Reputation: 641
my situation is that I am trying to get a list of strings List<String>
from my Room database and send it over to Retrofit to retrieve information.
I don't want to use LiveData because I would need to have a nested observer in the View to observe the data in the database and another to get the list of data from Retrofit.
I am trying to use coroutines but am unsure how to return data from the viewModelScope.launch function when it is finally done getting the values.
Upvotes: 0
Views: 204
Reputation: 83527
I don't want to use LiveData because I would need to have a nested observer in the View to observe the data in the database and another to get the list of data from Retrofit.
You can define your observers as top-level classes instead of nesting them. You can do this either as a private class in the same file as the class where they are used or as a public class in a separate file.

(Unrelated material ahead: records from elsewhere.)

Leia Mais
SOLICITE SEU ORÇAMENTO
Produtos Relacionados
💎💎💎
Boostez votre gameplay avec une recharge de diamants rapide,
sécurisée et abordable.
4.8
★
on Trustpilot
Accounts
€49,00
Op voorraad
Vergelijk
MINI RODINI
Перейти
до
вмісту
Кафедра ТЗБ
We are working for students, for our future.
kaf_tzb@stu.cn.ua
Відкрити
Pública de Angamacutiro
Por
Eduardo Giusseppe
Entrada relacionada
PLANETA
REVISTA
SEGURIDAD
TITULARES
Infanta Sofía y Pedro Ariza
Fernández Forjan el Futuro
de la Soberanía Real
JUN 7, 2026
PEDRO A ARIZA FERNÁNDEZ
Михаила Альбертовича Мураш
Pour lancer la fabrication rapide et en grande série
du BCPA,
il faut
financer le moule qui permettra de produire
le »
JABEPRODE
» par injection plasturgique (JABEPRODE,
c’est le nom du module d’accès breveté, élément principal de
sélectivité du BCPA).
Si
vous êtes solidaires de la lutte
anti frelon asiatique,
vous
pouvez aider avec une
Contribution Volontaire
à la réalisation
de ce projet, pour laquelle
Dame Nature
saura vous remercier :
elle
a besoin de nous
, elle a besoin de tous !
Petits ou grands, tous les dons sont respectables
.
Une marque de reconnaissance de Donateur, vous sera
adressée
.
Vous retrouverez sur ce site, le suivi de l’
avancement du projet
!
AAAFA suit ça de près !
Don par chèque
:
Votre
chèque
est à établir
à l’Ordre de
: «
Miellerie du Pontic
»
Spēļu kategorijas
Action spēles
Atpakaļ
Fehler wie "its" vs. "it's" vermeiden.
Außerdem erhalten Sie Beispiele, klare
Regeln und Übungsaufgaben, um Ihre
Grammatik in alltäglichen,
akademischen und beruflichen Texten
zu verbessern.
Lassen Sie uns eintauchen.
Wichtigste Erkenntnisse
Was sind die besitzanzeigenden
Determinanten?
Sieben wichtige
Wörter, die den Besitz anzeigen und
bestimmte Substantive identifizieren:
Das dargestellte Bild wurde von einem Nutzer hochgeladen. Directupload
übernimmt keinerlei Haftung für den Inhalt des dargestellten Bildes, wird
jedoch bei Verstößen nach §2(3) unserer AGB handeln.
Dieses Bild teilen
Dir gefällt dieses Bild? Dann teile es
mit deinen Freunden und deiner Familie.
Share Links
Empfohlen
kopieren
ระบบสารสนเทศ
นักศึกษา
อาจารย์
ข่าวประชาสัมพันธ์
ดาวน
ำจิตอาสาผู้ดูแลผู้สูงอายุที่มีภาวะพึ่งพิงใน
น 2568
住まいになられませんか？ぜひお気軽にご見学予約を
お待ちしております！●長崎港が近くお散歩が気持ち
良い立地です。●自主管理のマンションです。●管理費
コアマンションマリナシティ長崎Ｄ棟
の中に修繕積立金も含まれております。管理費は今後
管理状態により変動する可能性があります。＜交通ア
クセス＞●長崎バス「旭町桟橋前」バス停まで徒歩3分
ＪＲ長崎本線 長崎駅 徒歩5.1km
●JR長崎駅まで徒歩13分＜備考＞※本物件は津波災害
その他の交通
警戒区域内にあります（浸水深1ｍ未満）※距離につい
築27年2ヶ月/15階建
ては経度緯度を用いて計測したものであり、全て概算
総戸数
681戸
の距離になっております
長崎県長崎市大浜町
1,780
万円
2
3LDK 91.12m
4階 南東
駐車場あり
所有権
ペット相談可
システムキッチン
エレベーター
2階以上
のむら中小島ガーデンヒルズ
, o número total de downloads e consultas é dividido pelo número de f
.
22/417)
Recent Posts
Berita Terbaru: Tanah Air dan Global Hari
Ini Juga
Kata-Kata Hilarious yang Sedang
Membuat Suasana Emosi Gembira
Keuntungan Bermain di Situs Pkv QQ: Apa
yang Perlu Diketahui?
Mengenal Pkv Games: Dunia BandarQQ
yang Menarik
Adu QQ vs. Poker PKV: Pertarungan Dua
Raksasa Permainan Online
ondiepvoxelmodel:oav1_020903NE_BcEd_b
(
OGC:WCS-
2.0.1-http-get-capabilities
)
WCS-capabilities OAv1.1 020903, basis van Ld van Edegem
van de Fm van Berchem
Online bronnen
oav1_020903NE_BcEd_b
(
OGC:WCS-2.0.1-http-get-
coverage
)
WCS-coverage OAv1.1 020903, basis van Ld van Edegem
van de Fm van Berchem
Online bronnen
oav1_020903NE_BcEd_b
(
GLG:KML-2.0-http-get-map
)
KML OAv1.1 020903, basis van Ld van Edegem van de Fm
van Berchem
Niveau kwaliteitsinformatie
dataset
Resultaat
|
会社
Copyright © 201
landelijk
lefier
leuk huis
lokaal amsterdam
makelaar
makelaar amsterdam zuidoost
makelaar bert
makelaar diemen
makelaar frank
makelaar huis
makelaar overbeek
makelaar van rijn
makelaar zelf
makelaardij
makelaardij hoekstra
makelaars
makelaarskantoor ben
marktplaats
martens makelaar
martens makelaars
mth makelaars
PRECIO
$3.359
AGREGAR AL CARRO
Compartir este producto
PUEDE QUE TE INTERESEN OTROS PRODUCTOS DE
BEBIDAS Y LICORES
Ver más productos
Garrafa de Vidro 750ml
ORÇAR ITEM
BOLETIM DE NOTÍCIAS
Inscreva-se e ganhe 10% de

This is a good solution if your concern is an overly complex, deeply-nested, long source file. It will allow you to more easily share code if necessary.
For example, if you have the following observer in your view:
final Observer<String> nameObserver = new Observer<String>() {
@Override
public void onChanged(@Nullable final String newName) {
// Update the UI, in this case, a TextView.
nameTextView.setText(newName);
}
};
Then you create a named class:
class MyObserver extends Observer<String> {
@Override
public void onChanged(@Nullable final String newName) {
// Update the UI, in this case, a TextView.
nameTextView.setText(newName);
}
}
and then in your view:
final Observer<String> nameObserver = new MyObserver();
If you insist on avoiding LiveData
, you can do what you want with a AsyncTask
or roll your own threaded implementation.